Alternatively, we can apply some corrections to the built-in functions to get the precise result. In common cases (such as variance or covariance) this equals to replacing the n - 1 denominator with n.

empirical <- function (fn, x) {
	fn(x) * (length(x) - 1) / length(x)
}

I/O

We can start writing to a file with sink(path) and return the output to the console with sink(NULL). Writing both to a file and to the console can be done with split=TRUE.

Outputting to images can be started by calling the png(path, width=w, height=h) or jpeg(path, width=w, height=h) functions. Afterwards all plots are written to the file. This can be stopped with dev.off().

Charts, plots

R has powerful plotting functions to represent different types of data. These functions generally accept the main, xlab and ylab parameters for the different labels. Simple ones are pie(x), barplot(x), plot(x, y), plot.stepfun(x, pch=16), boxplot(x).

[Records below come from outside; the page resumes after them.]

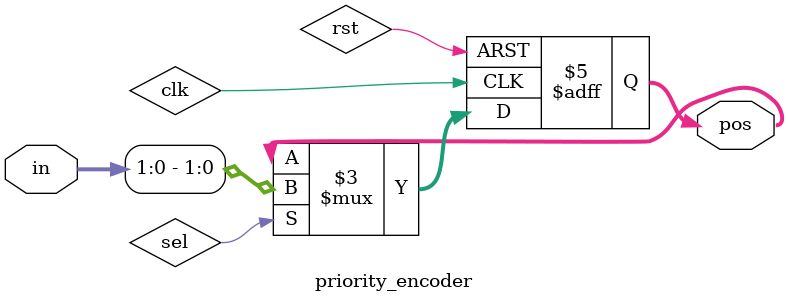
<source format=v>
module priority_encoder( 
input [2:0] in,
output reg [1:0] pos ); 
// When sel=1, assign b to out
always @(posedge clk or posedge rst)
        if(rst == 1)
            pos <= 1;
        else if (sel)
    		pos <= in;

endmodule

</source>
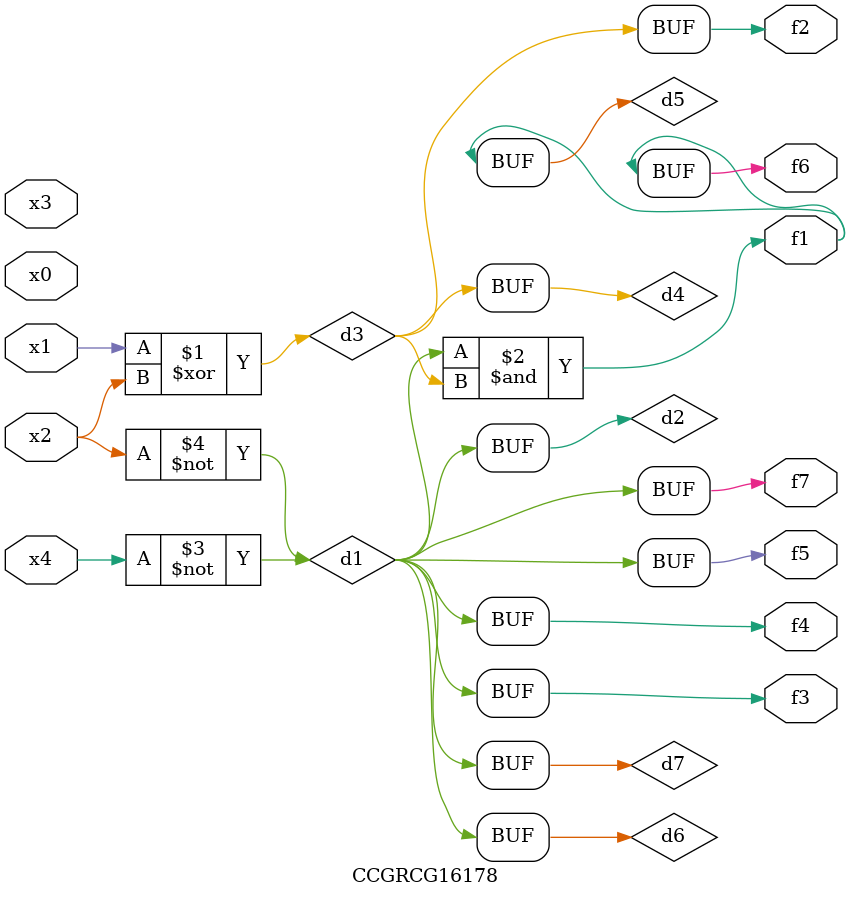
<source format=v>
module CCGRCG16178(
	input x0, x1, x2, x3, x4,
	output f1, f2, f3, f4, f5, f6, f7
);

	wire d1, d2, d3, d4, d5, d6, d7;

	not (d1, x4);
	not (d2, x2);
	xor (d3, x1, x2);
	buf (d4, d3);
	and (d5, d1, d3);
	buf (d6, d1, d2);
	buf (d7, d2);
	assign f1 = d5;
	assign f2 = d4;
	assign f3 = d7;
	assign f4 = d7;
	assign f5 = d7;
	assign f6 = d5;
	assign f7 = d7;
endmodule

</source>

Histograms can be plotted with the hist(x) function. With freq=FALSE the function will use relative frequencies. We can specify the breaks with the breaks parameter or by passing custom breaks as an argument: hist(x, c(0, k1, k2, n))

Quantiles, percentiles

Calculating quantiles for raw data can be done in many ways. Tukey's five numbers (min, 1st quartile, median, 3rd quartile, max) with fivenum(x), specific percentile with quantile(x, probs=c(p1, p2)). Calculating the quantile of grouped data can be done with faking the raw data (biased quantile) or by implementing its formula as a function.

Measures of correlation

The built-in cov(x, y) function is handy to calculate the covariance of sampled data. We can calculate difference correlation coefficients with the cor(x, y, method="method") function, where the method can be one of "pearson", "spearman" or "kendall".

Linear Regression

R provides a very simple way to fit linear regression models through the lm(y~x) or lm(y ~ x1 + x2) function. Afterwards, using the summary(model) function we can get values like the intercept, slope or R squared.

We can plot the model by calling abline(model) after a plot call.

Combinatorics

The package gtools provides simple helper functions for combinatorics: permutations(length(x), n, x) and combinations(n, k, x). choose(n, k) provides a quick way to calculate binomial coefficients.